Task description:
From the data that follows, copy every line with the string "relative".
- - -
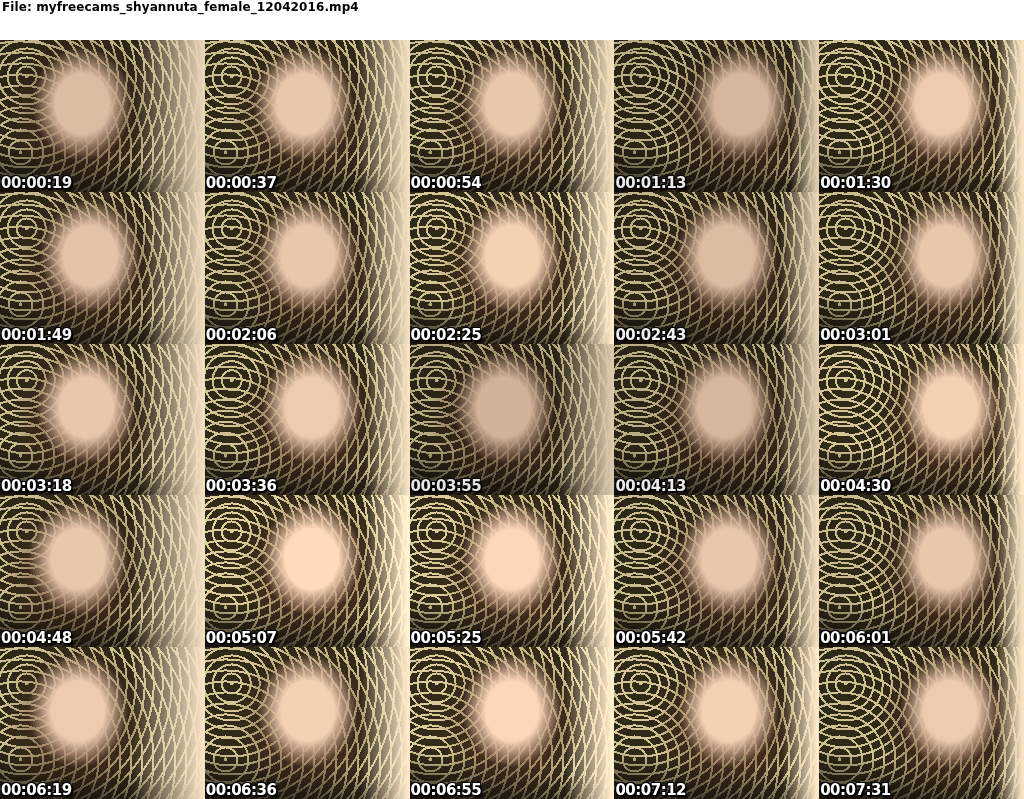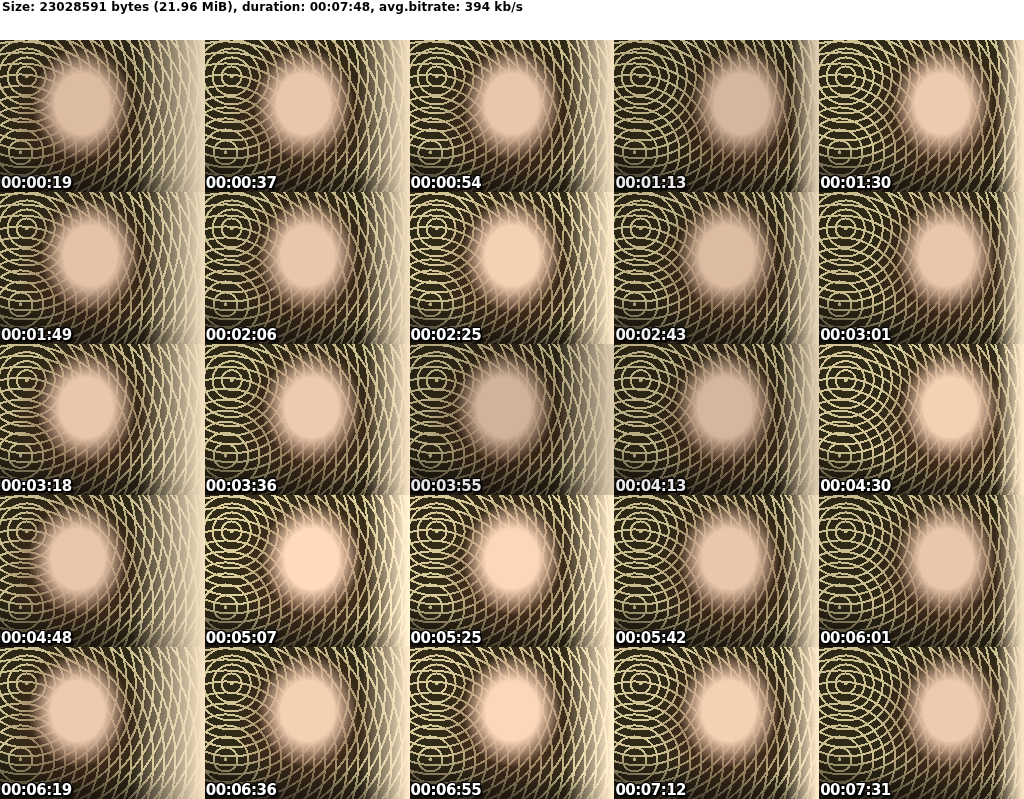--- a/index.html
+++ b/index.html
@@ -56,21 +56,21 @@
        1px -1px 0 #000,
       -1px  1px 0 #000,
        1px  1px 0 #000,
        2px  2px 1px #000;
   }
 </style>
 </head>
 <body>
 
 <div class="meta-header">
-  <div class="meta-line">Size: 23028591 bytes (21.96 MiB), duration: 00:07:48, avg.bitrate: 394 kb/s</div>
+  <div class="meta-line">File: myfreecams_shyannuta_female_12042016.mp4</div>
 </div>
 
 <div class="thumb-grid">
   <div class="thumb" style="background-image: linear-gradient(90deg, rgba(0, 0, 0, 0) 66%, rgb(242, 223, 192) 99%), linear-gradient(8deg, rgb(20, 15, 10) 0%, rgba(0, 0, 0, 0) 28%), radial-gradient(34% 52% at 40% 42%, rgb(233, 199, 171) 0%, rgb(233, 199, 171) 38%, rgba(0, 0, 0, 0) 72%), radial-gradient(48% 72% at 40% 50%, rgb(78, 43, 29) 0%, rgba(0, 0, 0, 0) 76%), repeating-radial-gradient(circle at 13% 24%, rgb(201, 188, 142) 0px, rgb(201, 188, 142) 2px, rgba(0, 0, 0, 0) 2px, rgba(0, 0, 0, 0) 9px), repeating-radial-gradient(circle at 10% 74%, rgb(201, 188, 142) 0px, rgb(201, 188, 142) 2px, rgba(0, 0, 0, 0) 2px, rgba(0, 0, 0, 0) 11px), linear-gradient(90deg, rgb(46, 40, 23) 0%, rgb(46, 40, 23) 100%); filter: brightness(0.95);">
     <span class="timestamp">00:00:19</span>
   </div>
 
   <div class="thumb" style="background-image: linear-gradient(90deg, rgba(0, 0, 0, 0) 74%, rgb(242, 223, 192) 99%), linear-gradient(8deg, rgb(20, 15, 10) 0%, rgba(0, 0, 0, 0) 28%), radial-gradient(34% 52% at 48% 42%, rgb(233, 199, 171) 0%, rgb(233, 199, 171) 38%, rgba(0, 0, 0, 0) 72%), radial-gradient(48% 72% at 48% 50%, rgb(78, 43, 29) 0%, rgba(0, 0, 0, 0) 76%), repeating-radial-gradient(circle at 13% 24%, rgb(201, 188, 142) 0px, rgb(201, 188, 142) 2px, rgba(0, 0, 0, 0) 2px, rgba(0, 0, 0, 0) 9px), repeating-radial-gradient(circle at 10% 74%, rgb(201, 188, 142) 0px, rgb(201, 188, 142) 2px, rgba(0, 0, 0, 0) 2px, rgba(0, 0, 0, 0) 11px), linear-gradient(90deg, rgb(46, 40, 23) 0%, rgb(46, 40, 23) 100%); filter: brightness(1);">
     <span class="timestamp">00:00:37</span>
   </div>

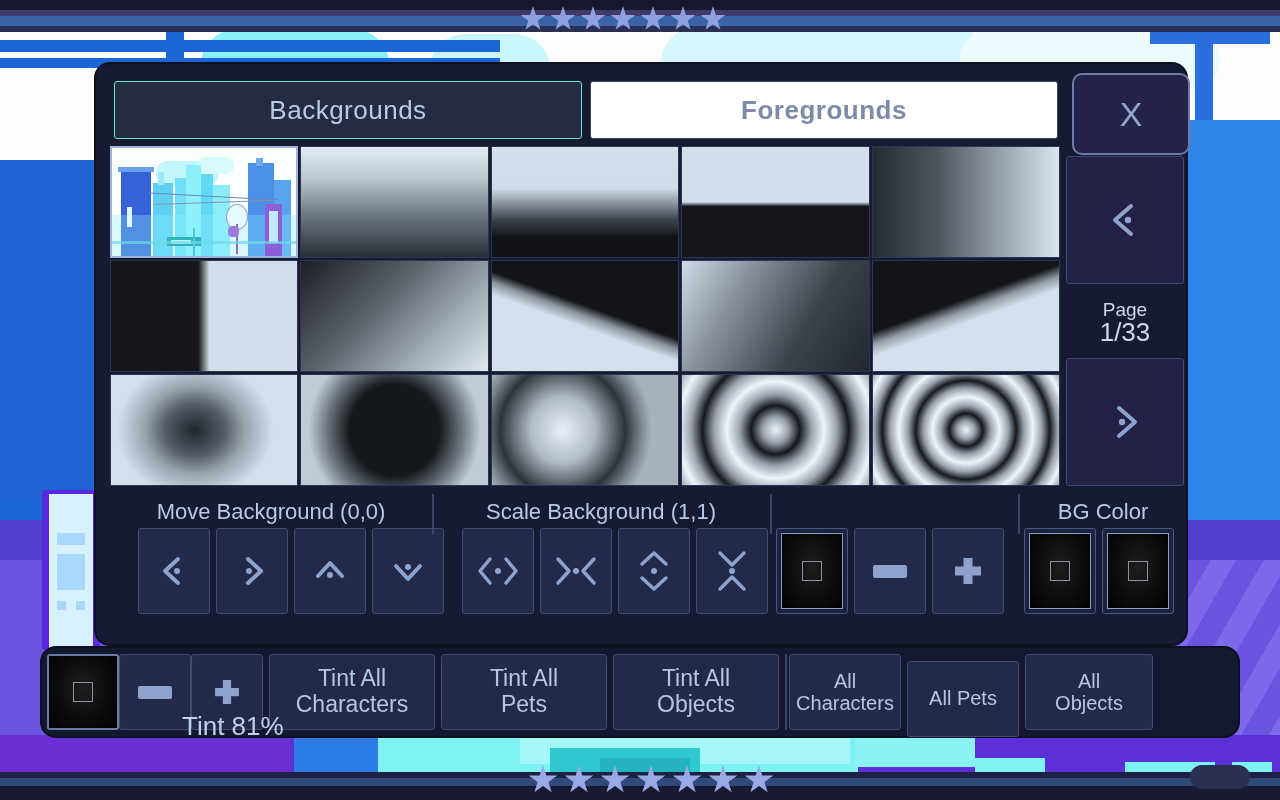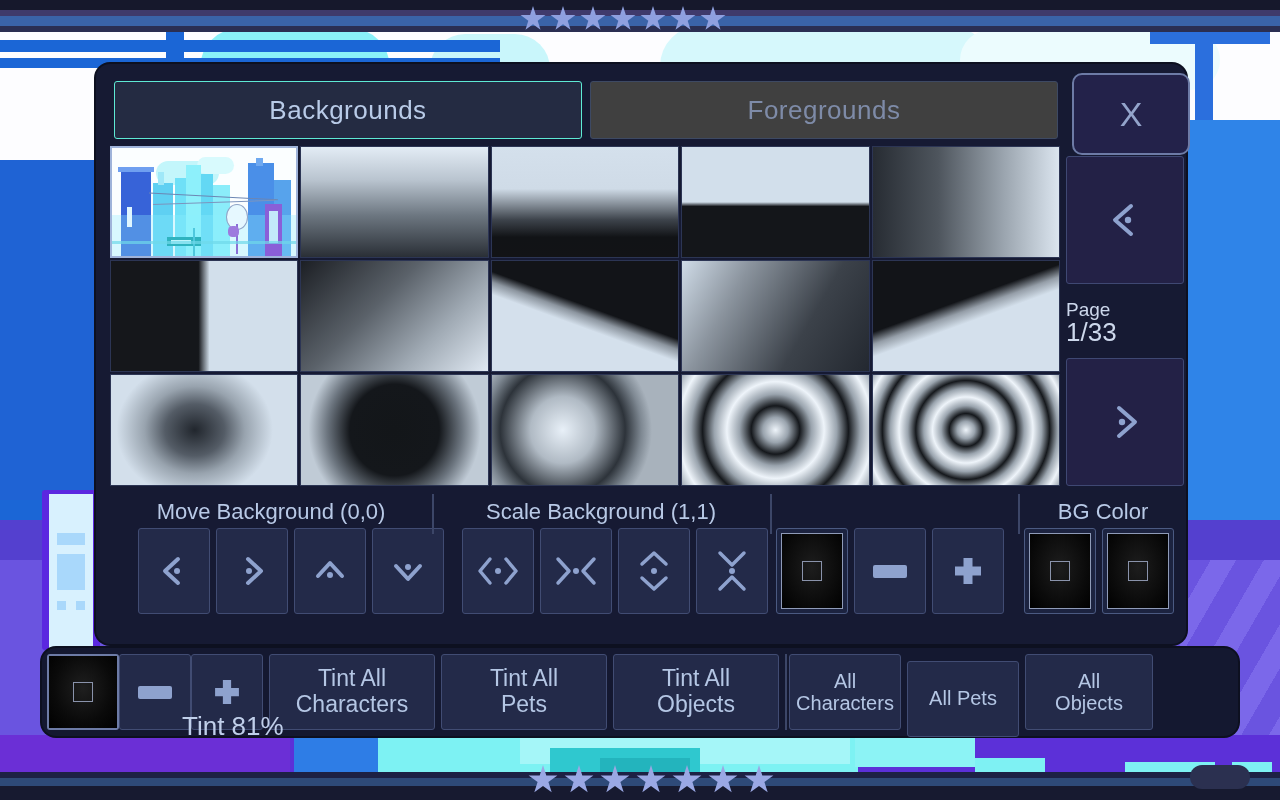--- a/index.html
+++ b/index.html
@@ -80,21 +80,21 @@
     box-shadow: 0 0 0 2px #0d1020;
   }
   .panel-inner { position:absolute; inset:4px; }
 
   .tabrow { position:absolute; left:14px; top:13px; width:944px; height:58px; display:flex; gap:8px; }
   .tab {
     flex:1; background:#242b42; border:1px solid #5eead4; border-radius:3px;
     display:flex; align-items:center; justify-content:center;
     color:#b9cbe8; font-size:26px; letter-spacing:.5px;
   }
-  .tab.inactive { background:#404040; color:#7e8ba8; border-color:#3d4963; }
+  .tab.inactive { background:#ffffff; color:#7e8ba8; border-color:#3d4963;font-weight:bold; }
 
   .closebtn {
     position:absolute; left:972px; top:5px; width:118px; height:82px;
     background:#23224a; border:2px solid #6d7ba6; border-radius:10px;
     display:flex; align-items:center; justify-content:center;
     color:#93a4cb; font-size:34px;
   }
 
   
   .grid {
@@ -110,21 +110,21 @@
   .navcol { position:absolute; left:966px; top:88px; width:118px; height:330px; }
   .navbtn {
     position:absolute; left:0; width:118px; height:128px;
     background:#232146; border:1px solid #3f4873; border-radius:3px;
     display:flex; align-items:center; justify-content:center;
   }
   .navbtn.prev { top:0; }
   .navbtn.next { top:202px; }
   .pagelabel {
     position:absolute; left:0; top:134px; width:118px; height:64px;
-    display:flex; flex-direction:column; align-items:flex-start; justify-content:center;
+    display:flex; flex-direction:column; align-items:center; justify-content:center;
     color:#cdd8ec; line-height:1.0;
   }
   .pagelabel .pl-word { font-size:19px; }
   .pagelabel .pl-num { font-size:26px; }
 
   
   .ctrlstrip { position:absolute; left:10px; top:424px; width:1074px; height:146px; }
   .ctrlgroup { position:absolute; top:0; height:146px; }
   .ctrltitle {
     position:absolute; top:0; left:0; width:100%; height:40px;

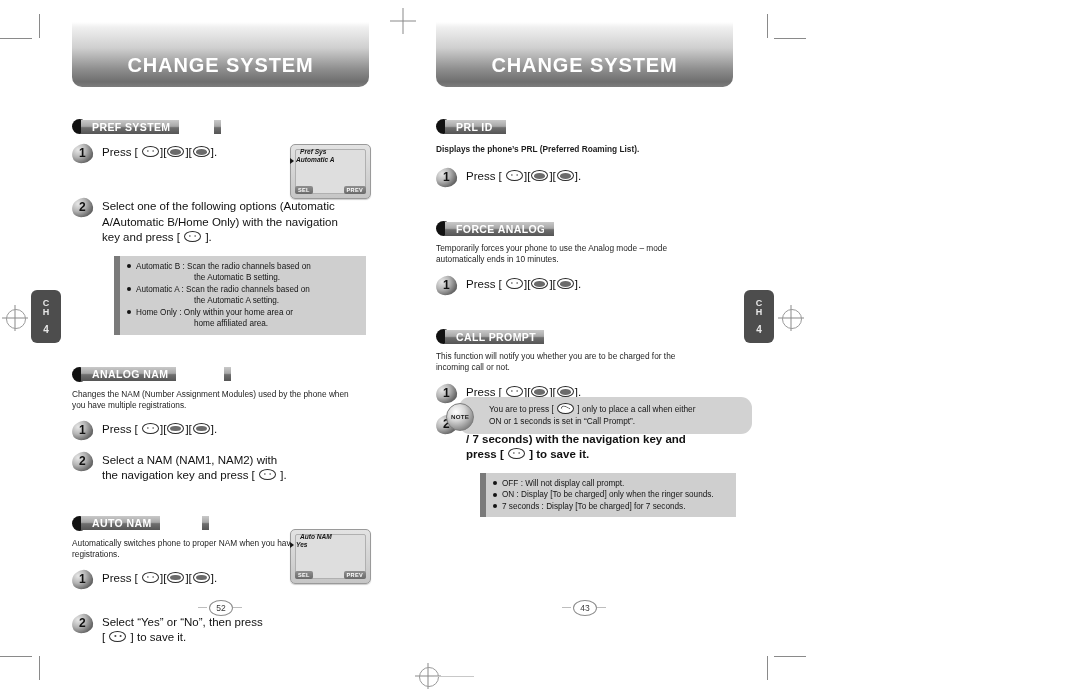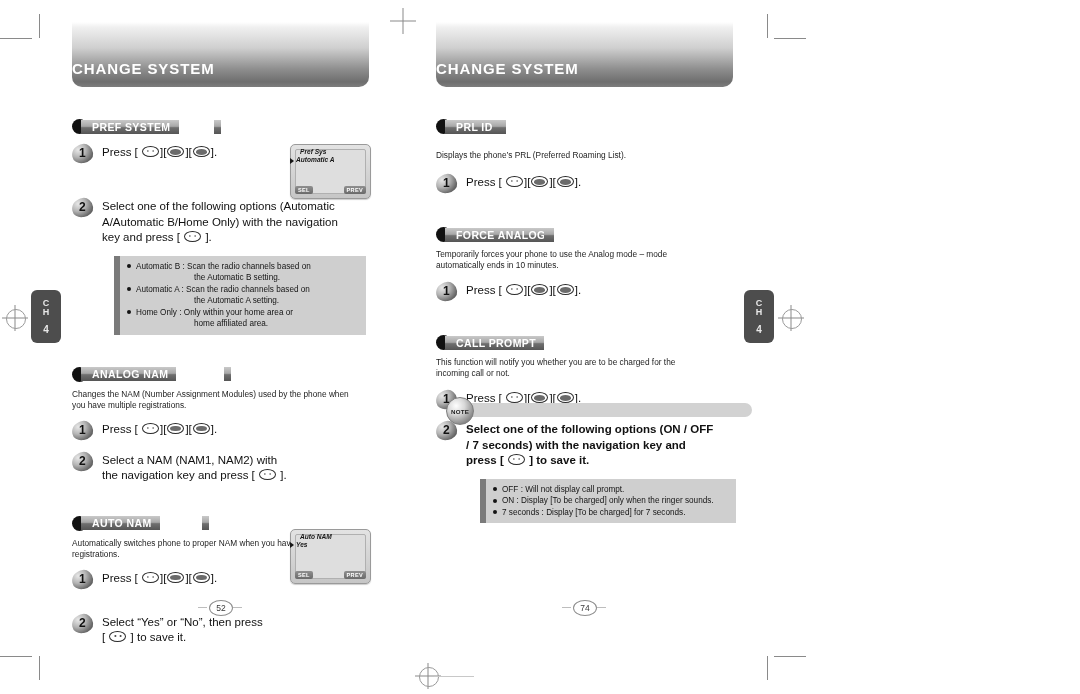--- a/index.html
+++ b/index.html
@@ -24,22 +24,22 @@
   .page.left{left:72px;}
   .page.right{left:436px;}
 
   
   .banner{
     position:relative;height:65px;width:297px;border-radius:0 0 10px 10px;
     background:linear-gradient(to bottom,#ffffff 0%,#f0f0f0 8%,#cfcfcf 40%,#8f8f8f 72%,#6e6e6e 92%,#7d7d7d 100%);
     margin-top:22px;
   }
   .banner-title{
-    position:absolute;left:0;right:0;bottom:10px;text-align:left;
-    color:#ffffff;font-size:15px;font-weight:bold;letter-spacing:.9px;
+    position:absolute;left:0;right:0;bottom:10px;text-align:center;
+    color:#ffffff;font-size:20px;font-weight:bold;letter-spacing:.9px;
   }
 
   
   .section{position:relative;margin-top:32px;height:15px;}
   .bullet-dot{
     position:absolute;left:0;top:0;width:15px;height:15px;border-radius:50%;
     background:#111;
   }
   .sect-bar{
     position:absolute;left:9px;top:0.5px;height:14px;padding:0 8px 0 11px;
@@ -365,21 +365,21 @@
   <div class="banner">
     <div class="banner-title">CHANGE SYSTEM</div>
   </div>
 
   <div style="position:relative;margin-top:20px;">
     <div class="section">
       <span class="bullet-dot"></span>
       <span class="sect-bar">PRL ID</span>
       <span class="sect-tail" style="left:63px;"></span>
     </div>
-    <div class="desc" style="margin-top:16px;">Displays the phone’s PRL (Preferred Roaming List).</div>
+    <div class="desc" style="margin-top:10px;font-weight:bold;">Displays the phone’s PRL (Preferred Roaming List).</div>
 
     <div class="step" style="margin-top:12px;">
       <div class="step-badge">
         <span class="blob"></span>
         <span class="num">1</span>
       </div>
       <div class="step-text">
         <span>Press [</span>
         <span class="key k-ok"></span>][<span class="key"></span>][<span class="key"></span><span>].</span>
       </div>
@@ -451,21 +451,27 @@
       <div class="optrow">
         <span class="odot"></span>
         <span>7 seconds : Display [To be charged] for 7 seconds.</span>
       </div>
     </div>
 
     <div class="notebox" style="left:23px;top:68px;width:253px;">
       <div class="noteicon">
         <span class="nlbl">NOTE</span>
       </div>
+      <div class="ntext">
+        <span>You are to press [</span>
+        <span class="key k-send"></span>
+        <span>] only to place a call when either</span><br>
+        <span>ON or 1 seconds is set in “Call Prompt”.</span>
+      </div>
     </div>
   </div>
 
   <div class="pagenum" style="left:118px;top:600px;">
     <span class="wing wl"></span>
     <span class="wing wr"></span>
-    <span class="circle">74</span>
+    <span class="circle">43</span>
   </div>
 </div>
 
 </body></html>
- - -
Task solution:
     position:relative;height:65px;width:297px;border-radius:0 0 10px 10px;
   .section{position:relative;margin-top:32px;height:15px;}
   <div style="position:relative;margin-top:20px;">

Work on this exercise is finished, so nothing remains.